Dataset records >>
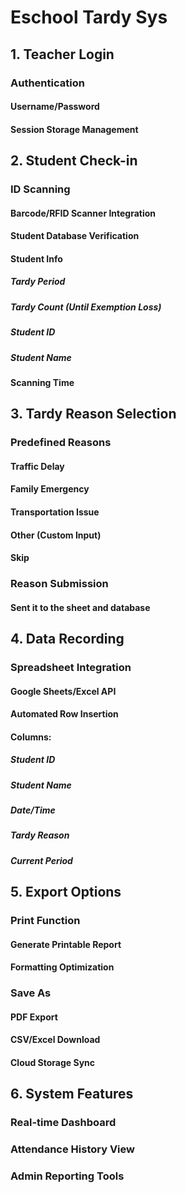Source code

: # Eschool Tardy Sys
## 1. Teacher Login
### Authentication
#### Username/Password
#### Session Storage Management
## 2. Student Check-in
### ID Scanning
#### Barcode/RFID Scanner Integration
#### Student Database Verification
#### Student Info
##### Tardy Period
##### Tardy Count (Until Exemption Loss)
##### Student ID
##### Student Name
#### Scanning Time
## 3. Tardy Reason Selection
### Predefined Reasons
#### Traffic Delay
#### Family Emergency
#### Transportation Issue
#### Other (Custom Input)
#### Skip
### Reason Submission
#### Sent it to the sheet and database
## 4. Data Recording
### Spreadsheet Integration
#### Google Sheets/Excel API
#### Automated Row Insertion
#### Columns:
##### Student ID
##### Student Name
##### Date/Time
##### Tardy Reason
##### Current Period
## 5. Export Options
### Print Function
#### Generate Printable Report
#### Formatting Optimization
### Save As
#### PDF Export
#### CSV/Excel Download
#### Cloud Storage Sync
## 6. System Features
### Real-time Dashboard
### Attendance History View
### Admin Reporting Tools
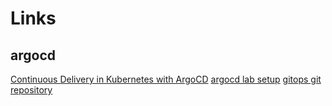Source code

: # Links

## argocd
[Continuous Delivery in Kubernetes with ArgoCD](https://learning.oreilly.com/live-events/continuous-delivery-in-kubernetes-with-argocd/0636920054359/)
[argocd lab setup](https://github.com/skillrepos/argo-setup)
[gitops git repository](https://github.com/skilldocs/gitops)
[]()
[]()
[]()
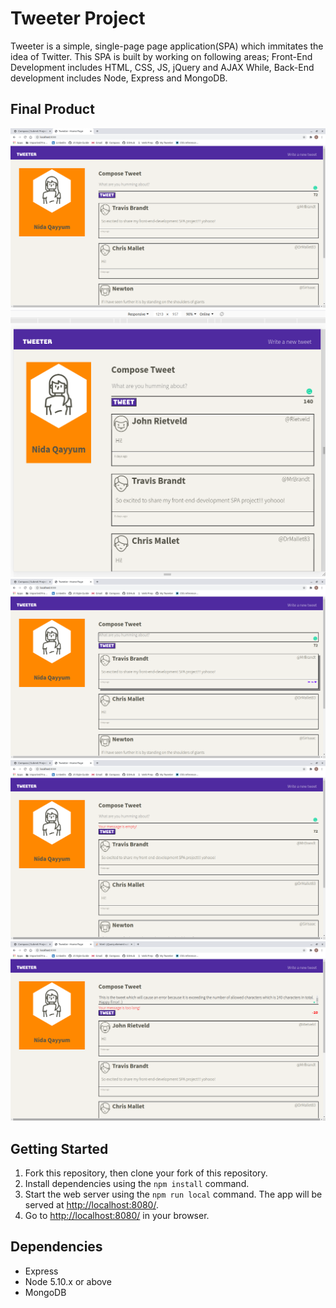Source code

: # Tweeter Project

Tweeter is a simple, single-page page application(SPA) which immitates the idea of Twitter. This SPA is built by working on following areas;
Front-End Development includes HTML, CSS, JS, jQuery and AJAX
While,
Back-End development includes Node, Express and MongoDB.

## Final Product

!["Screenshot of tweeter single page app"](https://github.com/Nidz01/tweeter/blob/master/docs/tweeter-single-page-app.png?raw=true)
!["Screenshot of adjustable Responsive design"](https://github.com/Nidz01/tweeter/blob/master/docs/responsive-design-view.png?raw=true)
!["Screenshot of hover effect"](https://github.com/Nidz01/tweeter/blob/master/docs/hover-over-tweet.png?raw=true)
!["Screenshot of error message when no tweet is entered"](https://github.com/Nidz01/tweeter/blob/master/docs/no-tweet-error-message.png?raw=true)
!["Screenshot of error message when too long tweet is entered"](https://github.com/Nidz01/tweeter/blob/master/docs/too-long-tweet-error-message.png?raw=true)


## Getting Started

1. Fork this repository, then clone your fork of this repository.
2. Install dependencies using the `npm install` command.
3. Start the web server using the `npm run local` command. The app will be served at <http://localhost:8080/>.
4. Go to <http://localhost:8080/> in your browser.

## Dependencies

- Express
- Node 5.10.x or above
- MongoDB

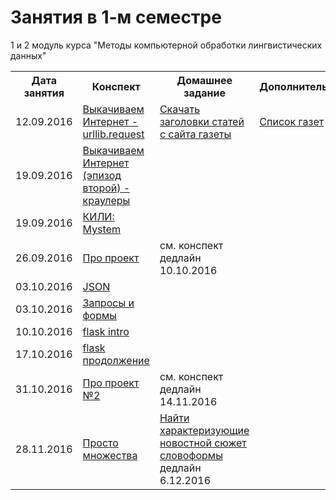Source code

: # Занятия в 1-м семестре

1 и 2 модуль курса "Методы компьютерной обработки лингвистических данных"

<table>
  <tr>
    <th>Дата занятия</th>
    <th>Конспект</th>
    <th>Домашнее задание</th>
    <th>Дополнительное</th>
  </tr>
  <tr>
    <td>12.09.2016</td>
    <td><a href="https://github.com/elmiram/2016learnpython/blob/master/1%20%D0%A1%D0%B5%D0%BC%D0%B8%D0%BD%D0%B0%D1%80%20-%20urllib.ipynb">Выкачиваем Интернет - urllib.request</a></td>
    <td><a href="https://github.com/elmiram/2016learnpython/blob/master/1%20%D0%94%D0%97%20-%20%D1%81%D0%BA%D0%B0%D1%87%D0%B0%D1%82%D1%8C%20%D0%B7%D0%B0%D0%B3%D0%BE%D0%BB%D0%BE%D0%B2%D0%BA%D0%B8.md">Скачать заголовки статей с сайта газеты</a></td>
    <td><a href="https://docs.google.com/spreadsheets/d/1VHGhQN1ohaEMFaxMn4nPz7COdHuMtflagoD3kA2TuxM/edit">Список газет</a></td>
  </tr>
  <tr>
    <td>19.09.2016</td>
    <td><a href="https://github.com/elmiram/2016learnpython/blob/master/2%20%D0%A1%D0%B5%D0%BC%D0%B8%D0%BD%D0%B0%D1%80%20-%20%D0%BA%D1%80%D0%B0%D1%83%D0%BB%D0%B5%D1%80%D1%8B.ipynb">Выкачиваем Интернет (эпизод второй) - краулеры</a></td>
    <td> </td>
    <td> </td>
  </tr>
  <tr>
    <td>19.09.2016</td>
    <td><a href="https://github.com/elmiram/2016learnpython/blob/master/3%20%D0%A1%D0%B5%D0%BC%D0%B8%D0%BD%D0%B0%D1%80%20-%20Mystem.md">КИЛИ: Mystem</a></td>
    <td> </td>
    <td> </td>
  </tr>
  <tr>
    <td>26.09.2016</td>
    <td><a href="https://github.com/elmiram/2016learnpython/blob/master/4%20%D0%A1%D0%B5%D0%BC%D0%B8%D0%BD%D0%B0%D1%80%20-%20%D0%BF%D1%80%D0%BE%20%D0%BF%D1%80%D0%BE%D0%B5%D0%BA%D1%82!.ipynb">Про проект</a></td>
    <td>см. конспект<br>дедлайн 10.10.2016</td>
    <td> </td>
  </tr>
<tr>
    <td>03.10.2016</td>
    <td><a href="https://github.com/elmiram/2016learnpython/blob/master/5%20%D0%A1%D0%B5%D0%BC%D0%B8%D0%BD%D0%B0%D1%80%20-%20json.ipynb">JSON</a></td>
    <td> </td>
    <td> </td>
  </tr>
  <tr>
    <td>03.10.2016</td>
    <td><a href="https://github.com/elmiram/2016learnpython/blob/master/6%20%D0%A1%D0%B5%D0%BC%D0%B8%D0%BD%D0%B0%D1%80%20-%20%D0%97%D0%B0%D0%BF%D1%80%D0%BE%D1%81%D1%8B%20%D0%B8%20%D1%84%D0%BE%D1%80%D0%BC%D1%8B.ipynb">Запросы и формы</a></td>
    <td> </td>
    <td> </td>
  </tr>
  <tr>
    <td>10.10.2016</td>
    <td><a href="https://github.com/elmiram/2016learnpython/blob/master/7%20%D0%A1%D0%B5%D0%BC%D0%B8%D0%BD%D0%B0%D1%80%20-%20flask%20intro.ipynb">flask intro</a></td>
    <td> </td>
    <td> </td>
  </tr>
  <tr>
    <td>17.10.2016</td>
    <td><a href="https://github.com/elmiram/2016learnpython/blob/master/8%20%D0%A1%D0%B5%D0%BC%D0%B8%D0%BD%D0%B0%D1%80%20-%20%D0%A1%D0%BD%D0%BE%D0%B2%D0%B0%20flask.ipynb">flask продолжение</a></td>
    <td> </td>
    <td> </td>
  </tr>
  <tr>
    <td>31.10.2016</td>
    <td><a href="https://github.com/elmiram/2016learnpython/blob/master/9-10%20%D0%A1%D0%B5%D0%BC%D0%B8%D0%BD%D0%B0%D1%80%20-%20%D0%90%D0%BD%D0%BA%D0%B5%D1%82%D0%B0.md">Про проект №2</a></td>
    <td>см. конспект<br>дедлайн 14.11.2016</td>
    <td></td>
  </tr>

  <tr>
    <td>28.11.2016</td>
    <td><a href="https://github.com/elmiram/2016learnpython/blob/master/12%20%D0%9F%D1%80%D0%BE%D1%81%D1%82%D0%BE%20%D0%BC%D0%BD%D0%BE%D0%B6%D0%B5%D1%81%D1%82%D0%B2%D0%B0.ipynb"> Просто множества</a> </td>
    <td><a href="https://github.com/elmiram/2016learnpython/blob/master/12%20%D0%94%D0%97.md">Найти характеризующие новостной сюжет словоформы</a><br>дедлайн 6.12.2016</td>
    <td></td>
  </tr>

</table>
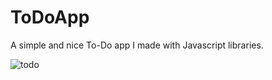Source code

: # ToDoApp

A simple and nice To-Do app I made with Javascript libraries.

![todo](https://user-images.githubusercontent.com/82964908/191102640-dc3d9f5f-4663-46a9-b002-e15cf877f38f.jpg)


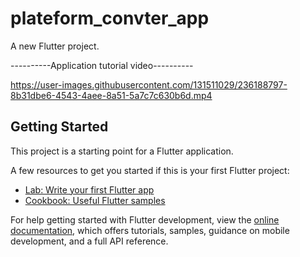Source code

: # plateform_convter_app

A new Flutter project.

----------Application tutorial video----------

https://user-images.githubusercontent.com/131511029/236188797-8b31dbe6-4543-4aee-8a51-5a7c7c630b6d.mp4

## Getting Started

This project is a starting point for a Flutter application.

A few resources to get you started if this is your first Flutter project:

- [Lab: Write your first Flutter app](https://docs.flutter.dev/get-started/codelab)
- [Cookbook: Useful Flutter samples](https://docs.flutter.dev/cookbook)

For help getting started with Flutter development, view the
[online documentation](https://docs.flutter.dev/), which offers tutorials,
samples, guidance on mobile development, and a full API reference.

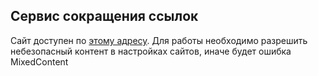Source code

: <h2>Сервис сокращения ссылок</h2>

Сайт доступен по [этому адресу](url-shortener-mu-two.vercel.app).
Для работы необходимо разрешить небезопасный контент в настройках сайтов, иначе будет ошибка MixedContent
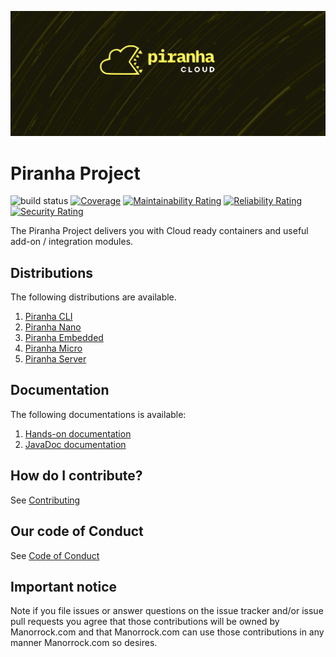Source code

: ![#piranhacloud](piranha_cloud.svg)

# Piranha Project

![build status](https://github.com/piranhacloud/piranha/workflows/build/badge.svg)
[![Coverage](https://sonarcloud.io/api/project_badges/measure?project=piranhacloud_piranha&metric=coverage)](https://sonarcloud.io/dashboard?id=piranhacloud_piranha)
[![Maintainability Rating](https://sonarcloud.io/api/project_badges/measure?project=piranhacloud_piranha&metric=sqale_rating)](https://sonarcloud.io/dashboard?id=piranhacloud_piranha)
[![Reliability Rating](https://sonarcloud.io/api/project_badges/measure?project=piranhacloud_piranha&metric=reliability_rating)](https://sonarcloud.io/dashboard?id=piranhacloud_piranha)
[![Security Rating](https://sonarcloud.io/api/project_badges/measure?project=piranhacloud_piranha&metric=security_rating)](https://sonarcloud.io/dashboard?id=piranhacloud_piranha)

The Piranha Project delivers you with Cloud ready containers and useful add-on / 
integration modules.

## Distributions

The following distributions are available.

1. [Piranha CLI](https://piranha.cloud/cli/)
1. [Piranha Nano](https://piranha.cloud/nano/)
1. [Piranha Embedded](https://piranha.cloud/embedded/)
1. [Piranha Micro](https://piranha.cloud/micro/)
1. [Piranha Server](https://piranha.cloud/server/)

## Documentation

The following documentations is available:

1. [Hands-on documentation](https://piranha.cloud/overview.html)
1. [JavaDoc documentation](https://piranha.cloud/javadoc)

## How do I contribute?

See [Contributing](CONTRIBUTING.md)

## Our code of Conduct

See [Code of Conduct](CODE_OF_CONDUCT.md)

## Important notice

Note if you file issues or answer questions on the issue tracker and/or issue 
pull requests you agree that those contributions will be owned by Manorrock.com
and that Manorrock.com can use those contributions in any manner Manorrock.com
so desires.
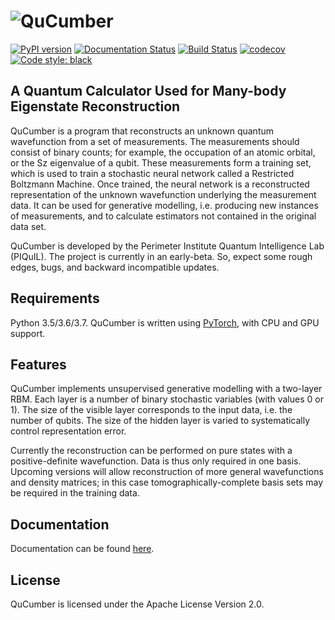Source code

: # ![QuCumber](https://raw.githubusercontent.com/PIQuIL/QuCumber/master/docs/_static/img/QuCumber_readme.png)

[![PyPI version](https://badge.fury.io/py/qucumber.svg)](https://badge.fury.io/py/qucumber)
[![Documentation Status](https://readthedocs.org/projects/qucumber/badge/?version=latest)](https://qucumber.readthedocs.io/en/latest/?badge=latest)
[![Build Status](https://travis-ci.com/PIQuIL/QuCumber.svg?branch=master)](https://travis-ci.com/PIQuIL/QuCumber)
[![codecov](https://codecov.io/gh/PIQuIL/QuCumber/branch/master/graph/badge.svg)](https://codecov.io/gh/PIQuIL/QuCumber)
[![Code style: black](https://img.shields.io/badge/code%20style-black-000000.svg)](https://github.com/ambv/black)

## A Quantum Calculator Used for Many-body Eigenstate Reconstruction

QuCumber is a program that reconstructs an unknown quantum wavefunction
from a set of measurements. The measurements should consist of binary counts;
for example, the occupation of an atomic orbital, or the Sz eigenvalue of
a qubit. These measurements form a training set, which is used to train a
stochastic neural network called a Restricted Boltzmann Machine. Once trained, the
neural network is a reconstructed representation of the unknown wavefunction
underlying the measurement data. It can be used for generative modelling, i.e.
producing new instances of measurements, and to calculate estimators not
contained in the original data set.

QuCumber is developed by the Perimeter Institute Quantum Intelligence Lab (PIQuIL).
The project is currently in an early-beta. So, expect some rough edges, bugs, and backward incompatible updates.

## Requirements

Python 3.5/3.6/3.7. QuCumber is written using [PyTorch](https://pytorch.org), with CPU and GPU support.

## Features

QuCumber implements unsupervised generative modelling with a two-layer RBM.
Each layer is a number of binary stochastic variables (with values 0 or 1). The size of the visible
layer corresponds to the input data, i.e. the number of qubits. The size of the hidden
layer is varied to systematically control representation error.

Currently the reconstruction can be performed on pure states with a positive-definite
wavefunction.  Data is thus only required in one basis. Upcoming versions will
allow reconstruction of more general wavefunctions and density matrices; in this case
tomographically-complete basis sets may be required in the training data.

## Documentation

Documentation can be found [here](https://piquil.github.io/QuCumber/).

## License

QuCumber is licensed under the Apache License Version 2.0.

What you will do >>
In the data above, how many lines contain the word "sonarcloud"? Write the number only.

Finished exercise >>
4